:: SELECTED PASSAGE ::
★ ★ ★

GPU overclocking and tweaking tool Afterburner has been the app of choice for countless PC gamers around the world since it first launched way back in the late 2000s. Since then, it's supported almost every graphics card to appear on the market, but as things currently stand, it doesn't fully support AMD's Radeon RX 9070 and 9060 GPUs because MSI doesn't make RDNA 4 cards. Fortunately, Afterburner's developer has a plan to get around this problem.
If you've never used it before, Afterburner is a small program that displays real-time information about your graphics card's clock speeds, temperatures, power consumption, and so on. It also offers tools to overclock the GPU and VRAM, tweak voltages, and along with RivaTuner Statistics Server, provide an in-game overlay showing the above details.
Right from the very beginning, it was the work of one person, Alexey Nicolaychuk (aka Unwinder), until MSI got involved. Even then, the bulk of the updates were handled by Nicolaychuk, though in recent years, Afterburner has been rather slow at keeping up-to-date with all of the very latest GPU releases.

★ ★ ★

:: MATERIAL SUPPLIED ::

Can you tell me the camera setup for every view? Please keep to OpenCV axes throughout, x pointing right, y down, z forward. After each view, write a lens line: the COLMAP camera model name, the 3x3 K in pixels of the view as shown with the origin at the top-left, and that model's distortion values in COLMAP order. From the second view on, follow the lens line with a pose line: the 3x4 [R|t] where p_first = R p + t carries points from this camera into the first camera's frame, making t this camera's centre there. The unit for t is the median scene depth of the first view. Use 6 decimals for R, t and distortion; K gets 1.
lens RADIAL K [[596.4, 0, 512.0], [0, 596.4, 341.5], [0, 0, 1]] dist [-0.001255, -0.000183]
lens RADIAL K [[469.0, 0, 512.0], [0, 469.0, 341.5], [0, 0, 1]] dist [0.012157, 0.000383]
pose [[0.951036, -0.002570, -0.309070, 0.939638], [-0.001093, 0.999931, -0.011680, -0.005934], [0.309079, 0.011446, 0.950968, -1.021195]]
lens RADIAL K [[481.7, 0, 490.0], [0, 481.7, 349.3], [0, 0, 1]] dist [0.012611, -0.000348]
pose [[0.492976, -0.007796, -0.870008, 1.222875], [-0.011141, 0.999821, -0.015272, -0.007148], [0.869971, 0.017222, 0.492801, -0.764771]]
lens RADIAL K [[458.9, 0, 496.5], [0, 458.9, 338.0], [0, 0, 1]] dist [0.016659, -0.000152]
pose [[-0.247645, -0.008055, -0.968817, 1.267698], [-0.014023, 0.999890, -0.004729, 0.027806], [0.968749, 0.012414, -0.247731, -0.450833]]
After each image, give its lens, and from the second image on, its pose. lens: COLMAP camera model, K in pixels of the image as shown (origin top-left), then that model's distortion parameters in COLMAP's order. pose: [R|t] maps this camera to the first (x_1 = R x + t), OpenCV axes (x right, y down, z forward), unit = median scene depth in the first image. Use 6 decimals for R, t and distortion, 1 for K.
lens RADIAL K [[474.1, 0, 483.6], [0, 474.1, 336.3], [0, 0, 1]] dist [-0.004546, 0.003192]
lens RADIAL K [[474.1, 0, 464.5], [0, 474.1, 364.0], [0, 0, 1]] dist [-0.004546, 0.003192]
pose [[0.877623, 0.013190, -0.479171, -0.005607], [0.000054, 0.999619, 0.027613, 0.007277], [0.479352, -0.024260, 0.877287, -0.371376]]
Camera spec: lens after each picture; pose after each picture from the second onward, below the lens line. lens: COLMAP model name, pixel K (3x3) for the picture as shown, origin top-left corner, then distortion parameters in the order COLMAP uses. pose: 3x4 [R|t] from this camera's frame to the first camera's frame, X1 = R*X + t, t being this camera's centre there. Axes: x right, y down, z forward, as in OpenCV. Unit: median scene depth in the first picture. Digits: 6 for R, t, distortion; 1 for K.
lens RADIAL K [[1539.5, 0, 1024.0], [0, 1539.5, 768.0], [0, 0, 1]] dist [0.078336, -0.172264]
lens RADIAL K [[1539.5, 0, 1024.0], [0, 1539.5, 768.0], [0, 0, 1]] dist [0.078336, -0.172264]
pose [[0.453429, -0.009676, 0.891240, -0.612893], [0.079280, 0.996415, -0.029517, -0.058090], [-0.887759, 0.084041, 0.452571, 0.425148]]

★ ★ ★

:: USING THE INFORMATION ::
1 - Transcribe the part of the Afterburner article from "If you've never" up to and including "the above details.".
2 - List every kind of real-time graphics card information that the Afterburner article says the program displays.
3 - Check each statement against the Afterburner article and answer yes or no, quoting the words that decide it: (a) MSI makes RDNA 4 cards. (b) Afterburner first launched in the late 2000s. (c) After MSI got involved, Nicolaychuk still handled most of the updates.

:: ANSWERS GIVEN ::
1 -
If you've never used it before, Afterburner is a small program that displays real-time information about your graphics card's clock speeds, temperatures, power consumption, and so on. It also offers tools to overclock the GPU and VRAM, tweak voltages, and along with RivaTuner Statistics Server, provide an in-game overlay showing the above details.

2 - clock speeds, temperatures, power consumption

3 -
(a) No: "because MSI doesn't make RDNA 4 cards"
(b) Yes: "since it first launched way back in the late 2000s"
(c) Yes: "Even then, the bulk of the updates were handled by Nicolaychuk"